Updated

CHARLOTTE, N.C. (AP) — A toxicology report found no alcohol in Chris Henry's system after the Cincinnati Bengals receiver died in December from a fractured skull and other head injuries in what's been ruled an accident.

The full autopsy and toxicology reports were released by the Mecklenburg County medical examiner's office on Tuesday, nearly six months after Henry died when he came out of the back of a pickup truck driven by his fiancee.

No traces of alcohol were found. The toxicology report didn't include any other tests for drugs.

Witnesses told police Henry jumped into the back of the moving vehicle driven by Loleini Tonga in the driveway of her family home in Charlotte on the morning of Dec. 16 during a domestic dispute.

It remains unclear if Henry jumped or fell out of the truck while it was traveling about 19 mph on a windy road about a mile from the home. Henry was declared brain dead 18 hours later. He was 26.

Tonga, who claimed in an interview with ESPN that Henry jumped from the truck, was not charged.

"While it is impossible to know the decedent's intent upon leaving the vehicle, whether it represented an intentional jump or an unintentional fall, either act would be classified as an accident," the report said.

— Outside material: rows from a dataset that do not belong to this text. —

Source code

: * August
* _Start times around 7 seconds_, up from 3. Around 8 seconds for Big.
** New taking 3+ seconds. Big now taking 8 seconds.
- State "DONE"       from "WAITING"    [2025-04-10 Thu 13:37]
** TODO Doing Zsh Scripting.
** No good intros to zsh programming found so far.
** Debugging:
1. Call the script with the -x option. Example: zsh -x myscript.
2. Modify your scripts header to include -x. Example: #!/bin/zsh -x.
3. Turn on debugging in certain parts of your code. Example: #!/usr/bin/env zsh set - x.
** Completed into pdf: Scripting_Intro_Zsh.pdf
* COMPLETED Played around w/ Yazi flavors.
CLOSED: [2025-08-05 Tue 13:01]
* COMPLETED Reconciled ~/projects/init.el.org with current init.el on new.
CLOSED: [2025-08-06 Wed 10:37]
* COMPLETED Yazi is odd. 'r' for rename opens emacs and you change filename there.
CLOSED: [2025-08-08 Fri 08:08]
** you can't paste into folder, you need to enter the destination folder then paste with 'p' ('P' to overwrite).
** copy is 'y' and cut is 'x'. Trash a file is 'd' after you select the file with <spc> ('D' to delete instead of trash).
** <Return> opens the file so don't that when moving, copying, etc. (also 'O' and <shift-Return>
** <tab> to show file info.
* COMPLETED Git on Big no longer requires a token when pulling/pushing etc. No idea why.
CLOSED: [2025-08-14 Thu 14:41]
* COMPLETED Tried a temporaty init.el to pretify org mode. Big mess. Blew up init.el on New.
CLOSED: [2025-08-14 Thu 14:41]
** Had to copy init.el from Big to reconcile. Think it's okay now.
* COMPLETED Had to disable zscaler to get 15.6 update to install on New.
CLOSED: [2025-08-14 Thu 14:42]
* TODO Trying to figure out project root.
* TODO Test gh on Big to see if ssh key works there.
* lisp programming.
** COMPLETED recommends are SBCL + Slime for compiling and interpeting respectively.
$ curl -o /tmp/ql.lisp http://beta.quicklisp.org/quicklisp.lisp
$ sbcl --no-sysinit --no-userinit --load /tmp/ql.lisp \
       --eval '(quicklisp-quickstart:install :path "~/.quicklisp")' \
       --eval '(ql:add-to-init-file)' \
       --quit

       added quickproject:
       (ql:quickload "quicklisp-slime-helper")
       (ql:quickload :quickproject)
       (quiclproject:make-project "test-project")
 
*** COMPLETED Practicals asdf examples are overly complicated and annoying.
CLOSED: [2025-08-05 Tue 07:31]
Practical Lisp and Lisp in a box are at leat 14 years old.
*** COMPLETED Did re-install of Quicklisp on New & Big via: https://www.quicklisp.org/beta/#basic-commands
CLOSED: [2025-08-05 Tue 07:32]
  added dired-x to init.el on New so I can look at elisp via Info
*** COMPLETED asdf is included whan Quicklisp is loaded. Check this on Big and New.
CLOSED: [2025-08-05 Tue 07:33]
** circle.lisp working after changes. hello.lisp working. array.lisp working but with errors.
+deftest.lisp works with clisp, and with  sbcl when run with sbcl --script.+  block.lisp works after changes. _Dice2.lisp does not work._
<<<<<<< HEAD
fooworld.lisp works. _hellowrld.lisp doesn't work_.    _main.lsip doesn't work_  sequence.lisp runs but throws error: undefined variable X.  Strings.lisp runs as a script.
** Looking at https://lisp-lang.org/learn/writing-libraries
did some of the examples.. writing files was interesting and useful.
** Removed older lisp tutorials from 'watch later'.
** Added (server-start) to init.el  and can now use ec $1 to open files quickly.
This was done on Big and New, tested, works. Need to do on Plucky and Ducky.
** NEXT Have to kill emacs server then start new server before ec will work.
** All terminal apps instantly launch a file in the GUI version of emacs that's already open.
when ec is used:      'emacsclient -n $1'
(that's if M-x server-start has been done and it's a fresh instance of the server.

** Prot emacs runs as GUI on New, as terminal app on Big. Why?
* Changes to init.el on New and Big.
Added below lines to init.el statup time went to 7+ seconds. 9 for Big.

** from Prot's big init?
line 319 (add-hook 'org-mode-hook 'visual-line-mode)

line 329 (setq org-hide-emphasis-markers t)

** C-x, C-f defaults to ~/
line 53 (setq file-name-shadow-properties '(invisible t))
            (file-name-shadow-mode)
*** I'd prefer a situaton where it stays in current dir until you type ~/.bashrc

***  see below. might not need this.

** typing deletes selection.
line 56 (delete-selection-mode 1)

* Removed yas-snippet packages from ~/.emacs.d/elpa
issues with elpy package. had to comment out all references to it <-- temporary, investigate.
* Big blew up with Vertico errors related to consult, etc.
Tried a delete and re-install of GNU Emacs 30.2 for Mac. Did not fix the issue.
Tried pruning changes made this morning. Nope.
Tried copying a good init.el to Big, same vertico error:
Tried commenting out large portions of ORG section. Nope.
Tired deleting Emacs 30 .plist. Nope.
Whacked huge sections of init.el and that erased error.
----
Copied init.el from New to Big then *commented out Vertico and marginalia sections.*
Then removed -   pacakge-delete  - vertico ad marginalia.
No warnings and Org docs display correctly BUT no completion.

The autopsy was done after Henry's family donated several of his organs, including his heart, lungs, liver, kidney, spleen and pancreas.

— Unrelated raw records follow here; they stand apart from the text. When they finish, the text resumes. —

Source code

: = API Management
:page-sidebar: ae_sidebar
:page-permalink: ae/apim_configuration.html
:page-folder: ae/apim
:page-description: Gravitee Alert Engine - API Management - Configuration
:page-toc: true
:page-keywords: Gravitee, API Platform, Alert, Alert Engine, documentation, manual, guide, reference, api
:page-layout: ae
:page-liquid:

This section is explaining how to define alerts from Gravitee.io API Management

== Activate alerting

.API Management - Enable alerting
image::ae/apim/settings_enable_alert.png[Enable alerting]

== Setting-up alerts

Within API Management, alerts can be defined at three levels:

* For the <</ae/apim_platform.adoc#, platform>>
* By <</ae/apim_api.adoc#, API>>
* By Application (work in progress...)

The report, which was signed off by Mecklenburg County medical examiner Dr. Christopher Gulledge on Friday, indicated Henry suffered numerous head injuries, including a fractured skull and brain hemorrhaging.

His brain was taken to the University of North Carolina at Chapel Hill for further examination, and was also donated to a group studying brain injuries among professional football players.

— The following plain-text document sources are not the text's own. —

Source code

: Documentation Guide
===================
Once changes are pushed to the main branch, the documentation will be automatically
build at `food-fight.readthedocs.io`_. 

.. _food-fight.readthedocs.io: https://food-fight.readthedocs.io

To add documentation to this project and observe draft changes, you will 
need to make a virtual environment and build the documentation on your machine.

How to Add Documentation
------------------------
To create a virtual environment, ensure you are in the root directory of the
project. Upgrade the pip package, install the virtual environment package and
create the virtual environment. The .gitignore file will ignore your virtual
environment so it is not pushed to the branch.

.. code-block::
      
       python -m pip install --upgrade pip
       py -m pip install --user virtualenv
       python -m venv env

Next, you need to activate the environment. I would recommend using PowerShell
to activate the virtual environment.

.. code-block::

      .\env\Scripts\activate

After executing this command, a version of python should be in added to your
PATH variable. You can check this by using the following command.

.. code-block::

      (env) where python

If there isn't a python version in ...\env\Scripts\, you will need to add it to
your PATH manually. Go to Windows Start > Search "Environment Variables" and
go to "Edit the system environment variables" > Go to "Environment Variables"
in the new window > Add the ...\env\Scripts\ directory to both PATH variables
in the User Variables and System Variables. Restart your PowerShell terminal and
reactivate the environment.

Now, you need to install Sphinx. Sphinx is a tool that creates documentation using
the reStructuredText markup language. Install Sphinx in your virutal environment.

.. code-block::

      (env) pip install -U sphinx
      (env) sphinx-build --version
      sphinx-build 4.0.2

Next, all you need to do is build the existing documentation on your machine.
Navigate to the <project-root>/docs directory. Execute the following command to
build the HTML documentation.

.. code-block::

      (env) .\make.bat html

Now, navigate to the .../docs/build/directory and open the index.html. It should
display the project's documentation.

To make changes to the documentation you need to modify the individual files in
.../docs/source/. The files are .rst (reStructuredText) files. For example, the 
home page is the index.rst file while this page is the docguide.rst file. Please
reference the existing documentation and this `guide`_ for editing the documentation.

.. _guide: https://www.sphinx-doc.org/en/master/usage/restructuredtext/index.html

A witness said Henry, who was away from the Bengals after being placed on injured reserve with a broken arm, was agitated when he jumped into the truck bed.

Witness Lee Hardy told reporters he heard Henry say, "If you take off, I'm going to jump off the truck and kill myself."

A 911 caller told a dispatcher she saw a shirtless man wearing a cast "beating on the back of this truck window." A later 911 caller said he saw an unresponsive man laying on a curvy, residential road about eight miles northwest of downtown Charlotte.